- 任务:
续写下方关于二甲双胍增敏比卡鲁胺治疗前列腺癌的文本段落，从其最后一句之后接着写。

二甲双胍抑制STAT3信号增敏bicalutamide对前列腺癌治疗作用研究

Androgen-deprivation therapy (ADT) is the standard treatment for metastatic CaP. Athought most prostate cancers are initially dependent on androgen receptor(AR) signaling for cell prliferation and cellular survival and respond well to androgen deprivation therapy.However,many invariably recur with more aggressive castration during such therapy and become resistance to antiandrogen therapy . It is believed that aberrant activation of AR play a crucial role in etiology of castration-resistance prostate cancer. Up to now, the underlying mechanisms remains unknown.. STAT3 has been suggested that to involved that in both prostate cancer progrssion and castration resistance. some investigator found that AR siRNA knockdown could induce STAT3 ctivation.Oure preliminary results also indicated that stronger expression of STAT3 phosphorization was detected in human prosate cancer tissue of the patients treated with neoadjunct therapy before radical prostatectomy. Inhibited STAT3 phosphorzation was also observed in human prostate cancer tissue in vivio treated by neoadjunct therapy or prostate cancer cells in vitro treated bicalutamide. Moreover, metformin could also inhibit STAT3 activated AR transcriptional upregulation by luciferase reporter gene analysis. These obervations collectively suggested that there may exist a unknown feedback signaling mechanism underlying the activated STAT3 is induced by inhibitions of androgen synthesis or AR could enhance AR transcriptioal upregulation. Persistent STAT3 activation may play a key role in AR aberrant activation of CRPC.. In this project, we will examine the effects of metformin on STAT3 phosphorzation and activated STAT3 mediated AR transcriptional regulation as well as its synegistical effeciecy in treatment of prostate cancer. This research will provide new and novel insight into the mechanism underlying the transition of prostate cancer from androgen dependence into androgen independence.Intervention of STAT3 signaling by metformin combined with antiandogen drug (bicalutamide) as new therapeutic approach for overcoming CRPC.

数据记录
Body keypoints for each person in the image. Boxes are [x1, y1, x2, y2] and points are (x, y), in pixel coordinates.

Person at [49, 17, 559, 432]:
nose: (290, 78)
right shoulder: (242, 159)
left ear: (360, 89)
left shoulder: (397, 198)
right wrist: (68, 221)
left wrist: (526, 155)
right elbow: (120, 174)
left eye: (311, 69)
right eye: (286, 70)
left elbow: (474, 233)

- 练习答案:
研究发现STAT3磷酸化表达升高与前列腺癌恶性程度及预后不良密切相关。以往及我们的前期研究发现，AR RNAi干预或比卡鲁胺处理上调STAT3磷酸化表达水平，但其与去势抵抗前列腺癌（CRPC）关系尚不清楚。进一步研究发现，STAT3信号可增强AR的转录调节，二甲双胍抑制比卡鲁胺导致的STAT3激活，增强对AR转录抑制作用。结合以往及我们前期研究，我们推测前列腺癌细胞存在AR-STAT3-AR反馈信号调节环路，二甲双胍阻断比卡鲁胺诱导的STAT3信号可以抑制或延缓CRPC发生及肿瘤进展。本项目拟分别应用人前列腺癌细胞及TRAMP小鼠前列腺癌动物模型分别研究二甲双胍对AR-STAT3-AR的调节机制及其对比卡鲁胺治疗前列腺癌的增敏作用。该研究结果将揭示CRPC发生新的信号调节机制，为前列腺癌治疗提供研究依据。由于二甲双胍安全性好副作用低，该研究结果也具有重要临床应用价值及社会效益

国内外针对前列腺癌发病与雄激素非依赖或去势抵抗性前列腺癌（CRPC）进展机制进行了广泛的研究。由于其发生原因尚不完全清楚，对CRPC缺乏有效的治疗措施，成为前列腺癌治疗的瓶颈。既往研究证实雄激素受体（Androgen Receptor, AR）反常激活是CRPC发生，抗雄激素治疗失败及肿瘤进展的关键因素。最新研究发现雄激素受体变异体AR-V7表达上调，诱导AR下游基因转录激活在前列腺癌进展中发挥关键作用。AR-V7可以不依赖于雄激素激活，成为对新型前列腺癌内分泌治疗药物阿比特龙和恩杂鲁胺抵抗的关键分子机制。研究靶向拮抗AR-V7激活的药物对抑制CRPC进展有重要意义。另外，其它一些AR非依赖性肿瘤进展通路也在前列腺癌发生与进展中发挥关键作用。我们的研究发现炎症反应信号轴COX2/PGE2/STAT3和新型前列腺癌内分泌治疗药物恩杂鲁胺治疗过程中诱导的TGF-/STAT3激活均能促进前列腺癌细胞上皮间质转化（EMT），导致前列腺癌进展，成为CRPC发生的关键分子机制。因此，研究靶向拮抗COX2/PGE2/STAT3和TGF-/STAT3信号轴激活的药物对抑制CRPC进展有重要意义。本项目发现抗糖尿病药物二甲双胍（Metformin，MET）能够靶向作用AR依赖和AR非依赖信号轴激活，抑制CRPC进展。